A growing collection of automation work built around real lab infrastructure. Focused on practical, repeatable tooling for configuration management, operational validation, and infrastructure-as-code — using Ansible as the primary automation engine.
Telnet used for Ansible connectivity — not SSH. In production environments, SSH is the required standard for device management and Ansible connectivity. SSH provides encrypted transport, protecting credentials and session data in transit. Telnet transmits everything in plaintext and has no place in a production network.
In this lab, Cisco IOL's SSH implementation is minimal and unstable under programmatic access — sessions hang, the SSH process randomly stops accepting connections, and stale VTY sessions accumulate under sequential Ansible runs. After exhaustive troubleshooting, EVE-NG's direct telnet console ports were chosen as the reliable workaround. SSH is still configured and functional on all 12 nodes and is used for manual access via Termius. This is a known IOL limitation that does not apply to CSR1000v, IOS-XE virtual machines, or physical hardware.
| File | Purpose | Operation | Scope |
|---|---|---|---|
| gather_facts.yml | Collects IOS version, interface state, and OSPF neighbor table from all nodes | Read | All 12 nodes |
| validate_ospf.yml | Verifies all expected OSPF adjacencies are in FULL state — pass/fail per node | Read | All 12 nodes |
| generate_host_vars.py | Discovers live CDP neighbors across all nodes and generates per-node host_vars YAML files with interface descriptions | Generate | All 12 nodes |
| deploy_descriptions.yml | Pushes interface descriptions from host_vars to all devices and saves to NVRAM | Write | All 12 nodes |
| backup_configs.yml | Pulls running configuration from all nodes and saves to timestamped files in the repo | Read | All 12 nodes |
Rather than hardcoding interface connections, a Python script queries live CDP neighbor data from every node and generates host_vars files dynamically. If the topology changes, re-running the script updates the inventory automatically.

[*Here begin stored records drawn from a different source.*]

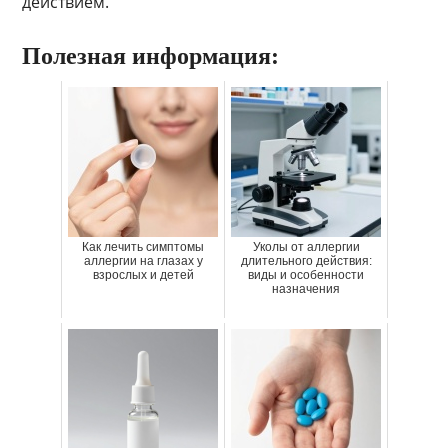
действием.
Полезная информация:
Как лечить симптомы
Уколы от аллергии
аллергии на глазах у
длительного действия:
взрослых и детей
виды и особенности
назначения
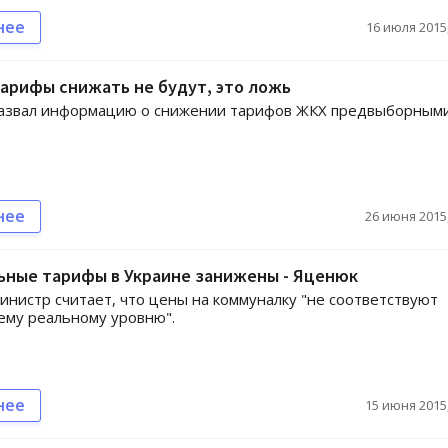
нее
16 июля 2015,
арифы снижать не будут, это ложь
азвал информацию о снижении тарифов ЖКХ предвыборным
нее
26 июня 2015,
ьные тарифы в Украине занижены - Яценюк
нистр считает, что цены на коммуналку "не соответствуют
ему реальному уровню".
нее
15 июня 2015,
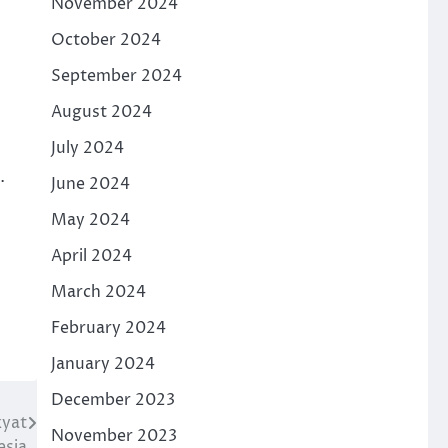
November 2024
October 2024
September 2024
August 2024
July 2024
.
June 2024
May 2024
April 2024
March 2024
February 2024
January 2024
December 2023
kyat
November 2023
esia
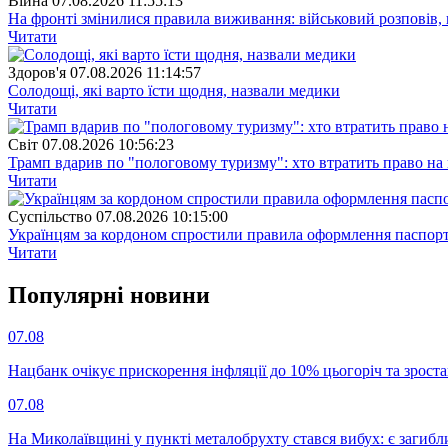
Війна
07.08.2026 11:55:13
На фронті змінилися правила виживання: військовий розповів, щ
Читати
Здоров'я
07.08.2026 11:14:57
Солодощі, які варто їсти щодня, назвали медики
Читати
Свiт
07.08.2026 10:56:23
Трамп вдарив по "пологовому туризму": хто втратить право н
Читати
Суспiльство
07.08.2026 10:15:00
Українцям за кордоном спростили правила оформлення паспорт
Читати
Популярнi новини
07.08
Нацбанк очікує прискорення інфляції до 10% цьогоріч та зрост
07.08
На Миколаївщині у пункті металобрухту стався вибух: є загибл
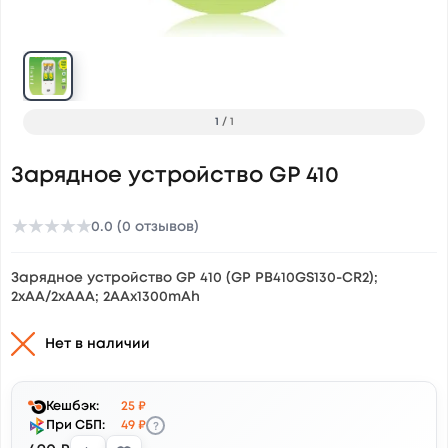
1
/
1
Зарядное устройство GP 410
★
★
★
★
★
0.0 (0 отзывов)
Зарядное устройство GP 410 (GP PB410GS130-CR2);
2xAA/2xAAA; 2AAх1300mAh
Нет в наличии
Кешбэк:
25 ₽
?
При СБП:
49 ₽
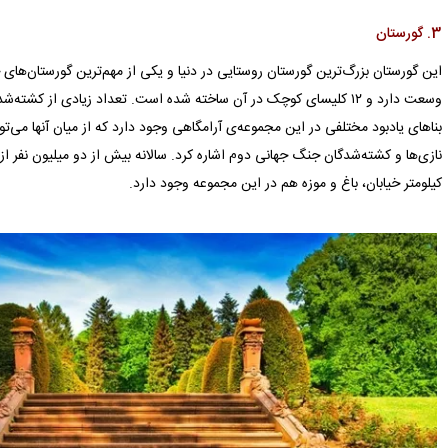
3. گورستان
وسعت دارد و ۱۲ کلیسای کوچک در آن ساخته شده است. تعداد زیادی از ک
بناهای یادبود مختلفی در این مجموعه‌ی آرامگاهی وجود دارد که از میان آنها می‌ت
کیلومتر خیابان، باغ و موزه هم در این مجموعه وجود دارد.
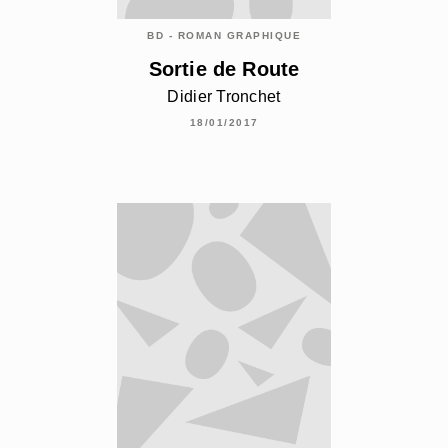
BD - ROMAN GRAPHIQUE
Sortie de Route
Didier Tronchet
18/01/2017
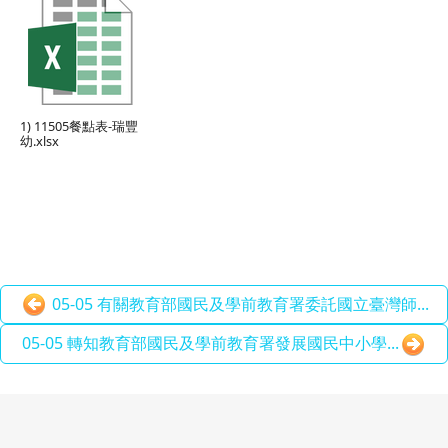
1) 11505餐點表-瑞豐
幼.xlsx
05-05 有關教育部國民及學前教育署委託國立臺灣師...
05-05 轉知教育部國民及學前教育署發展國民中小學...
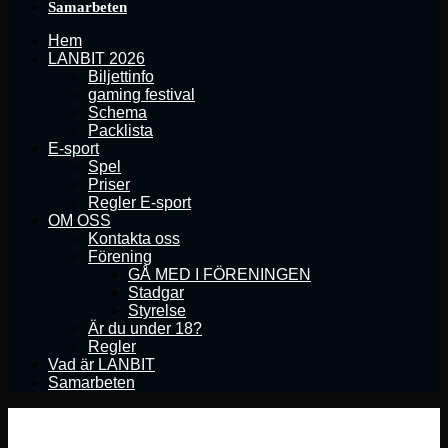
Samarbeten
Hem
LANBIT 2026
Biljettinfo
gaming festival
Schema
Packlista
E-sport
Spel
Priser
Regler E-sport
OM OSS
Kontakta oss
Förening
GÅ MED I FÖRENINGEN
Stadgar
Styrelse
Är du under 18?
Regler
Vad är LANBIT
Samarbeten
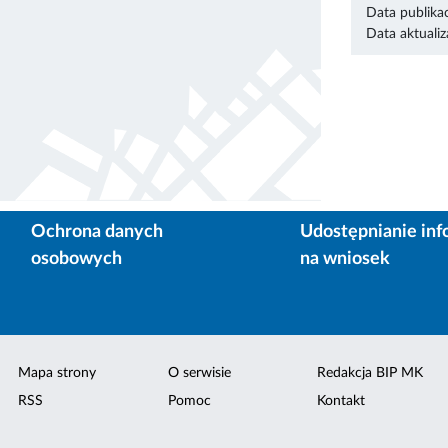
Data publikac
Data aktualiza
Ochrona danych
Udostępnianie inf
osobowych
na wniosek
Mapa strony
O serwisie
Redakcja BIP MK
RSS
Pomoc
Kontakt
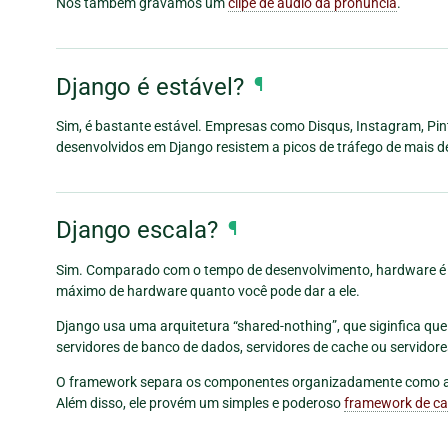
Nós também gravamos um
clipe de áudio da pronúncia
.
Django é estável?
¶
Sim, é bastante estável. Empresas como Disqus, Instagram, Pin
desenvolvidos em Django resistem a picos de tráfego de mais d
Django escala?
¶
Sim. Comparado com o tempo de desenvolvimento, hardware é ba
máximo de hardware quanto você pode dar a ele.
Django usa uma arquitetura “shared-nothing”, que siginfica qu
servidores de banco de dados, servidores de cache ou servidor
O framework separa os componentes organizadamente como a 
Além disso, ele provém um simples e poderoso
framework de c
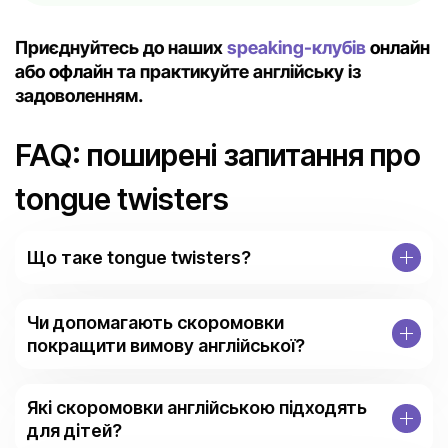
Приєднуйтесь до наших
speaking-клубів
онлайн
або
офлайн
та практикуйте англійську із
задоволенням.
FAQ: поширені запитання про
tongue twisters
Що таке tongue twisters?
Чи допомагають скоромовки
покращити вимову англійської?
Які скоромовки англійською підходять
для дітей?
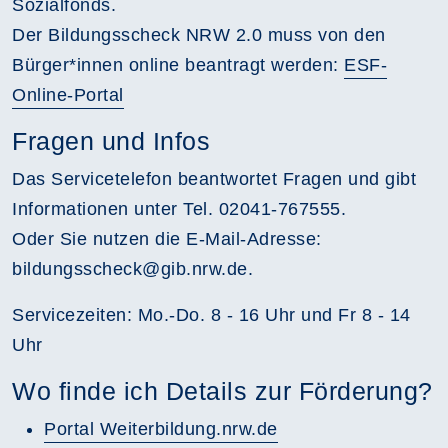
Sozialfonds.
Der Bildungsscheck NRW 2.0 muss von den
Bürger*innen online beantragt werden:
ESF-
Online-Portal
Fragen und Infos
Das Servicetelefon beantwortet Fragen und gibt
Informationen unter Tel. 02041-767555.
Oder Sie nutzen die E-Mail-Adresse:
bildungsscheck@gib.nrw.de.
Servicezeiten: Mo.-Do. 8 - 16 Uhr und Fr 8 - 14
Uhr
Wo finde ich Details zur Förderung?
Portal Weiterbildung.nrw.de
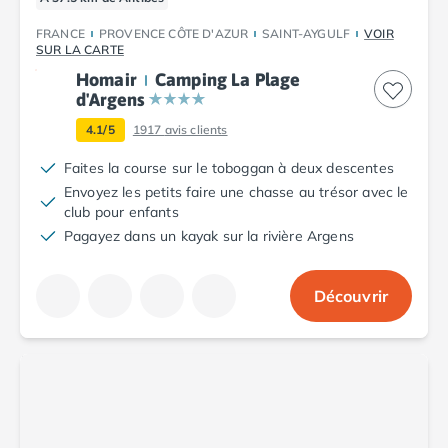
Camping Argelès-sur-Mer
FRANCE
PROVENCE CÔTE D'AZUR
SAINT-AYGULF
VOIR
Camping Canet-en-Roussillon
SUR LA CARTE
Camping Collioure
Homair
Camping La Plage
Camping Le Barcarès
d'Argens
Camping Perpignan
4.1/5
1917
avis clients
Camping Saint-Cyprien
Camping Limousin
Faites la course sur le toboggan à deux descentes
Camping Corrèze
Envoyez les petits faire une chasse au trésor avec le
Camping Lorraine
club pour enfants
Camping Vosges
Pagayez dans un kayak sur la rivière Argens
Camping Midi-Pyrénées
Camping Aveyron
Découvrir
Camping Millau
Camping Nant
Camping Saint-Amans-des-Cots
Camping Gers
Camping Lot
Camping Lot-et-Garonne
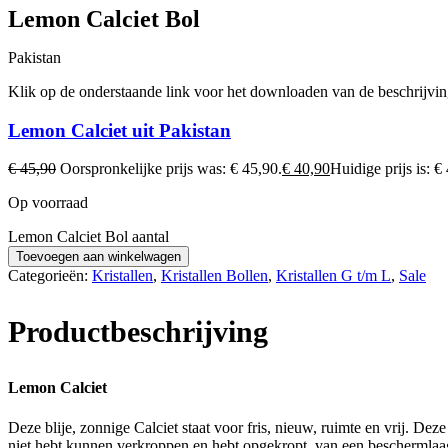
Lemon Calciet Bol
Pakistan
Klik op de onderstaande link voor het downloaden van de beschrijvi
Lemon Calciet uit Pakistan
€
45,90
Oorspronkelijke prijs was: € 45,90.
€
40,90
Huidige prijs is: €
Op voorraad
Lemon Calciet Bol aantal
Toevoegen aan winkelwagen
Categorieën:
Kristallen
,
Kristallen Bollen
,
Kristallen G t/m L
,
Sale
Productbeschrijving
Lemon Calciet
Deze blije, zonnige Calciet staat voor fris, nieuw, ruimte en vrij. Dez
niet hebt kunnen verkroppen en hebt opgekropt, van een beschermlaag h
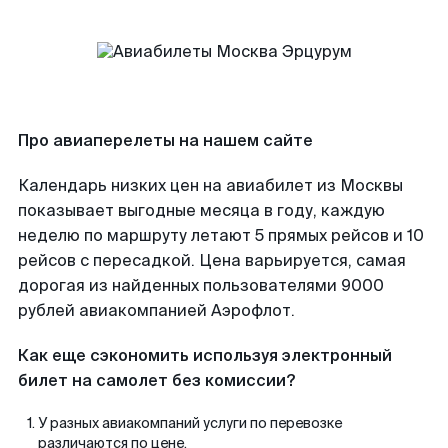
Про авиаперелеты на нашем сайте
Календарь низких цен на авиабилет из Москвы
показывает выгодные месяца в году, каждую
неделю по маршруту летают 5 прямых рейсов и 10
рейсов с пересадкой. Цена варьируется, самая
дорогая из найденных пользователями 9000
рублей авиакомпанией Аэрофлот.
Как еще сэкономить используя электронный
билет на самолет без комиссии?
У разных авиакомпаний услуги по перевозке
различаются по цене.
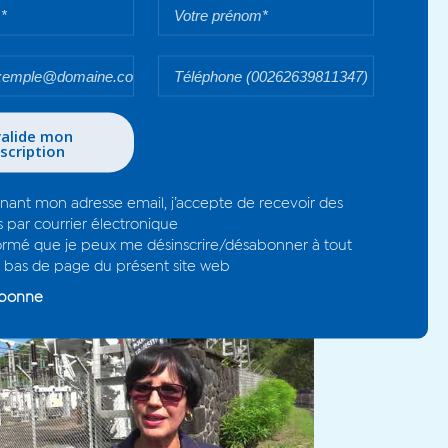
pour respirer dans les
quartiers - 2019
En savoir plus
#Bwa de kartié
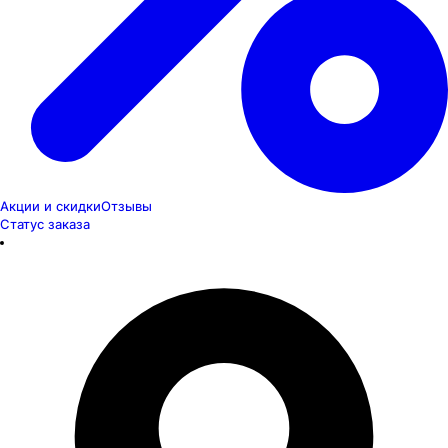
Акции и скидки
Отзывы
Статус заказа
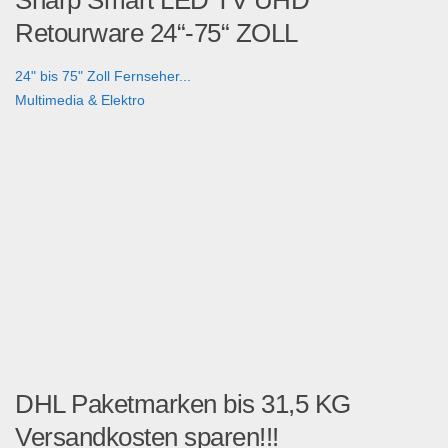
Retourware 24“-75“ ZOLL
24" bis 75" Zoll Fernseher...
Multimedia & Elektro
DHL Paketmarken bis 31,5 KG
Versandkosten sparen!!!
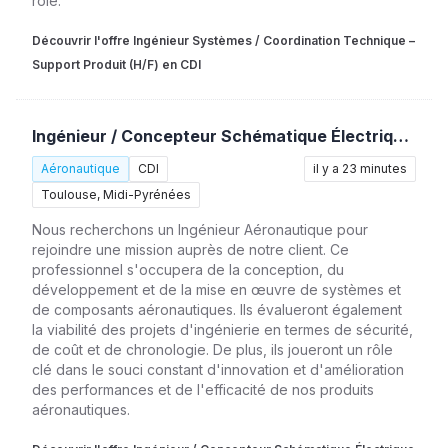
rôle.
Découvrir l'offre Ingénieur Systèmes / Coordination Technique –
Support Produit (H/F) en CDI
Ingénieur / Concepteur Schématique Électrique – See Xp (H/F)
Aéronautique
CDI
il y a 23 minutes
Toulouse, Midi-Pyrénées
Nous recherchons un Ingénieur Aéronautique pour
rejoindre une mission auprès de notre client. Ce
professionnel s'occupera de la conception, du
développement et de la mise en œuvre de systèmes et
de composants aéronautiques. Ils évalueront également
la viabilité des projets d'ingénierie en termes de sécurité,
de coût et de chronologie. De plus, ils joueront un rôle
clé dans le souci constant d'innovation et d'amélioration
des performances et de l'efficacité de nos produits
aéronautiques.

All 12 nodes are organized into meaningful groups — core, edge, and per-leg subgroups. Playbooks can target the full topology, a single tier, or a specific leg without modifying any code.
OSPF validation runs as a standalone playbook that can be executed after any config change as a post-change health check — confirming all expected adjacencies are still FULL before considering a change successful.
All playbooks, host variables, and backup configurations are version-controlled in GitHub. Every change is committed with a meaningful message, creating a full audit trail of what changed, when, and why.